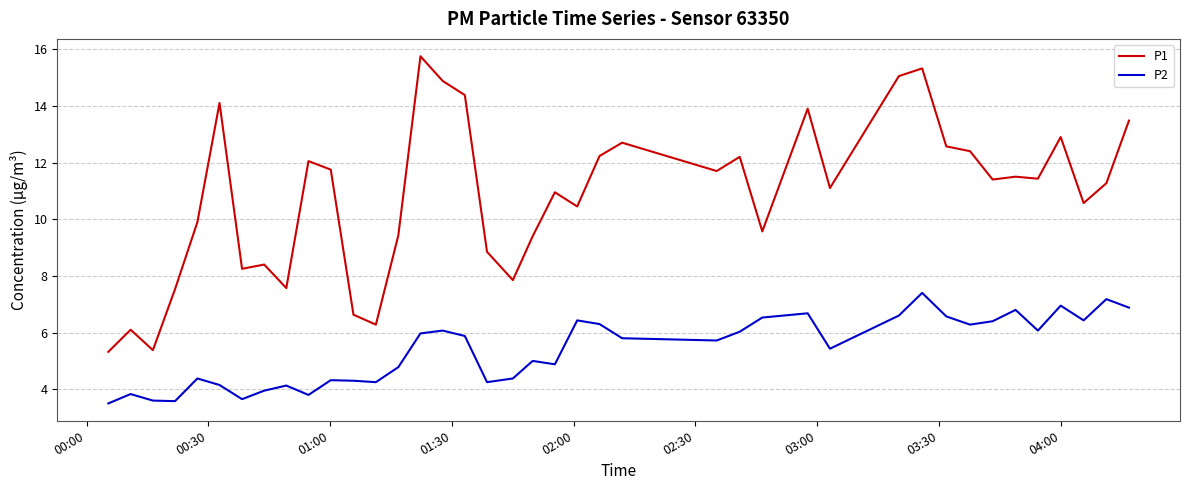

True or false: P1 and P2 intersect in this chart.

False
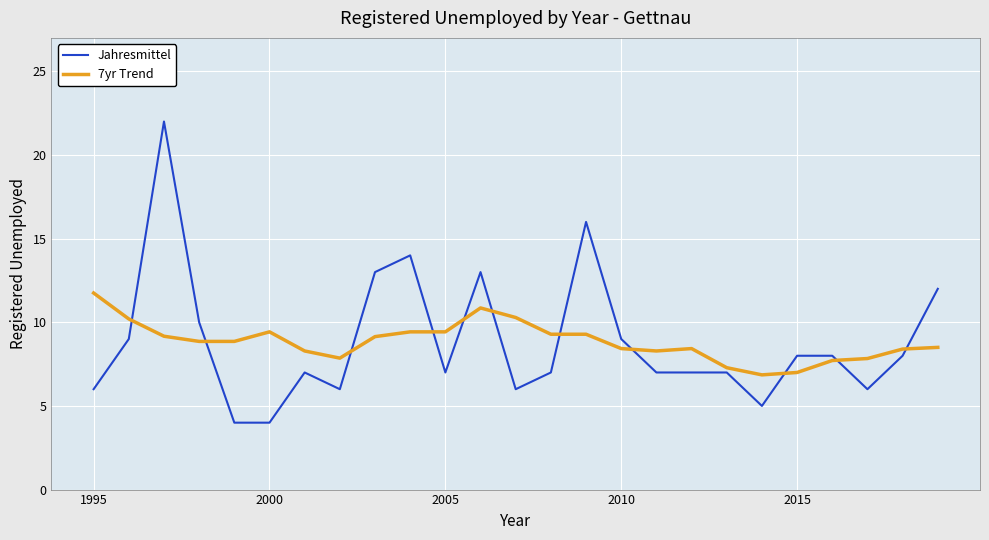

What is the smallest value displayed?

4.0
======
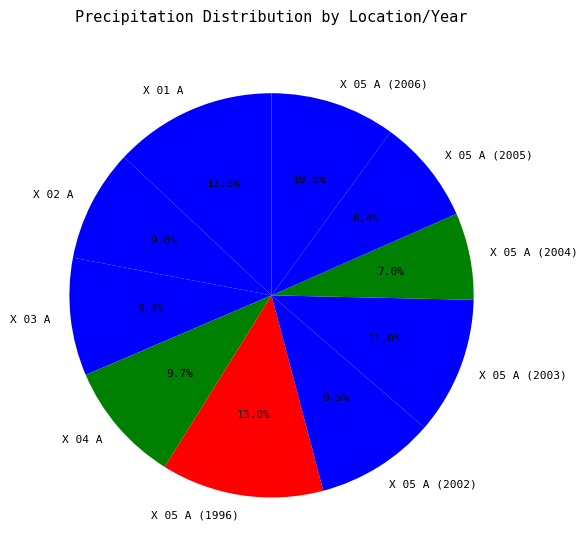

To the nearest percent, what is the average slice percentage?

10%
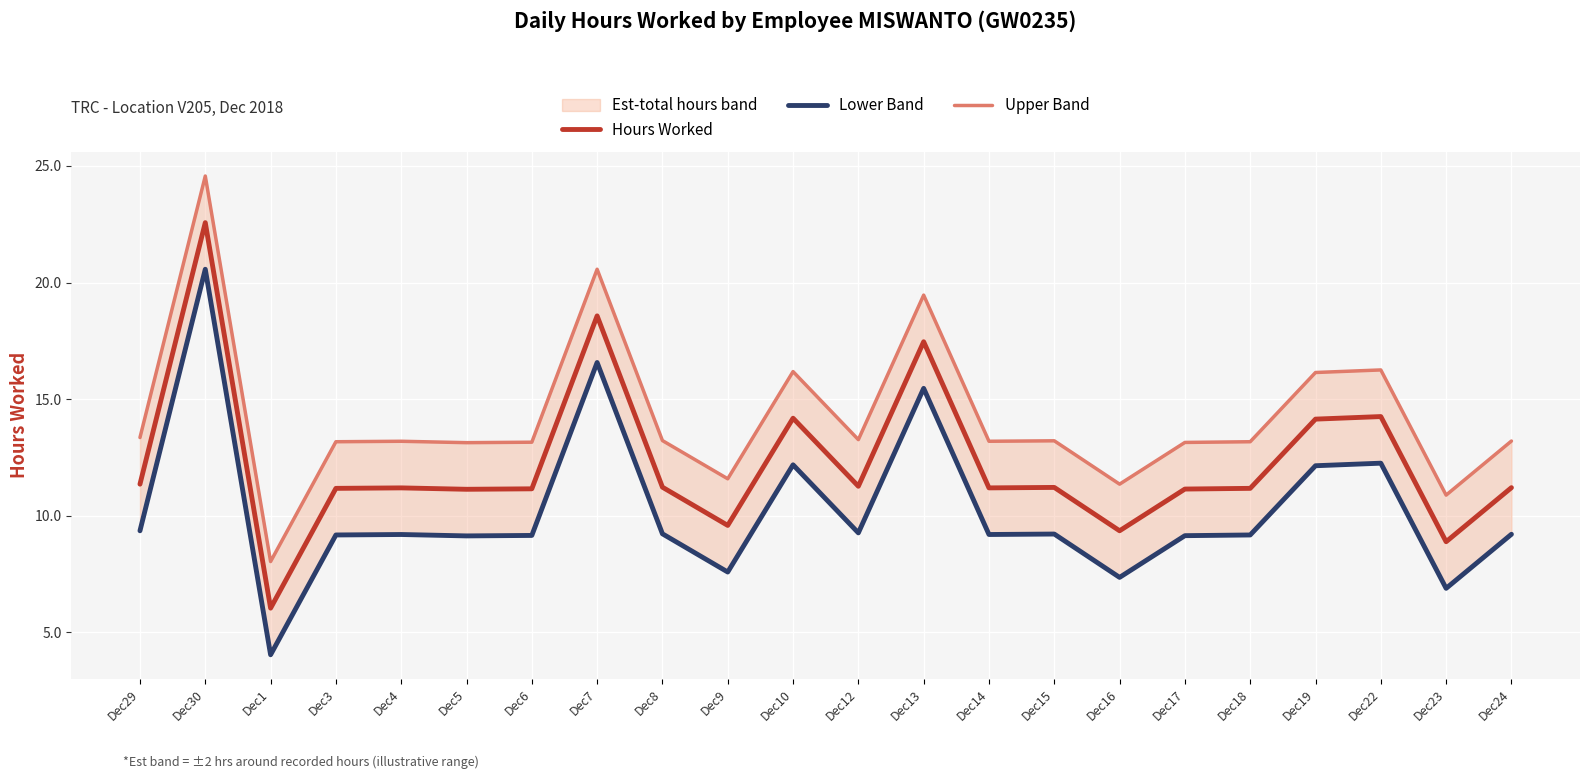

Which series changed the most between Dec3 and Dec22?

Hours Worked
======
→ WHAT YOU SHOULD DO
Print the lines again, beginning with the line that has "True or false: P1" and stopping after the line that has "What is the smallest value displayed?", with no changes. Leave the pictures out.

→ RESULT BELOW
True or false: P1 and P2 intersect in this chart.

False

What is the smallest value displayed?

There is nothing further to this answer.